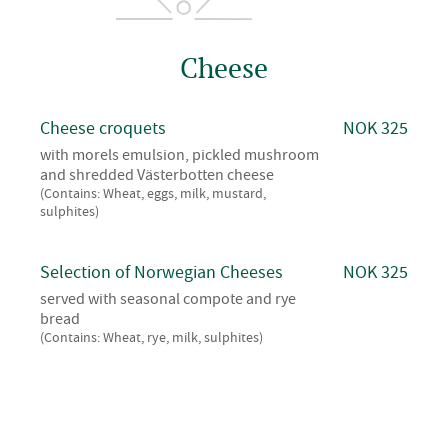
Cheese
Cheese croquets
NOK 325
with morels emulsion, pickled mushroom
and shredded Västerbotten cheese
(Contains: Wheat, eggs, milk, mustard,
sulphites)
Selection of Norwegian Cheeses
NOK 325
served with seasonal compote and rye
bread
(Contains: Wheat, rye, milk, sulphites)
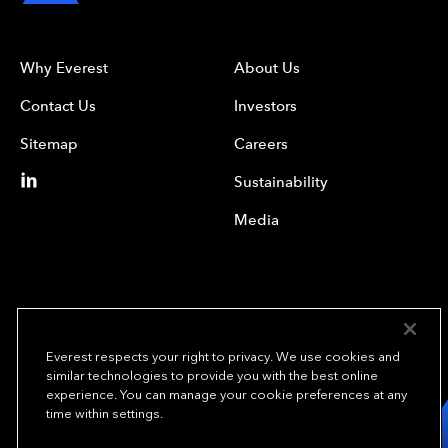
Why Everest
About Us
Contact Us
Investors
Sitemap
Careers
Sustainability
Media
Everest respects your right to privacy. We use cookies and
similar technologies to provide you with the best online
experience. You can manage your cookie preferences at any
We underwrite
time within settings.
opportunity.
TM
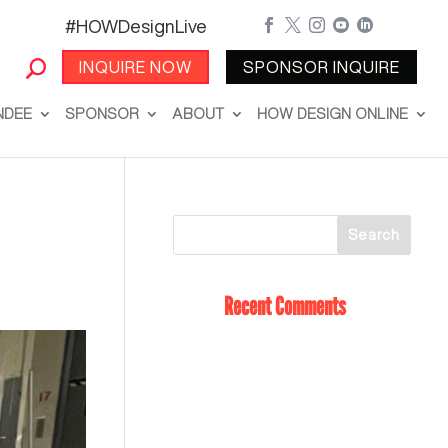
#HOWDesignLive





INQUIRE NOW
SPONSOR INQUIRE
NDEE
SPONSOR
ABOUT
HOW DESIGN ONLINE
Recent Comments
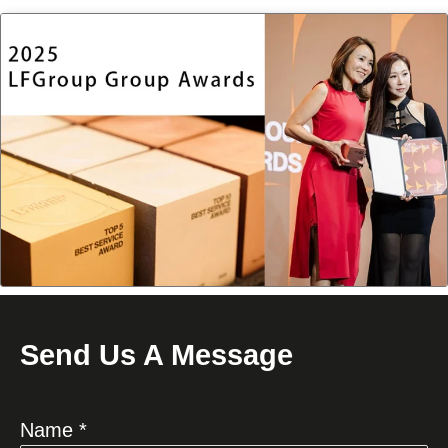
Send Us A Message
Name *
------------------------------------------------------------------------
Write out every one of the lines again with "compote" replaced by "jam" and nothing else changed. Leave the pictures out.

RESULT FOR THIS EXERCISE:
Cheese
Cheese croquets
NOK 325
with morels emulsion, pickled mushroom
and shredded Västerbotten cheese
(Contains: Wheat, eggs, milk, mustard,
sulphites)
Selection of Norwegian Cheeses
NOK 325
served with seasonal jam and rye
bread
(Contains: Wheat, rye, milk, sulphites)
Why Everest
About Us
Contact Us
Investors
Sitemap
Careers
Sustainability
Media
Everest respects your right to privacy. We use cookies and
similar technologies to provide you with the best online
experience. You can manage your cookie preferences at any
We underwrite
time within settings.
opportunity.
TM
#HOWDesignLive





INQUIRE NOW
SPONSOR INQUIRE
NDEE
SPONSOR
ABOUT
HOW DESIGN ONLINE
Recent Comments
Send Us A Message
Name *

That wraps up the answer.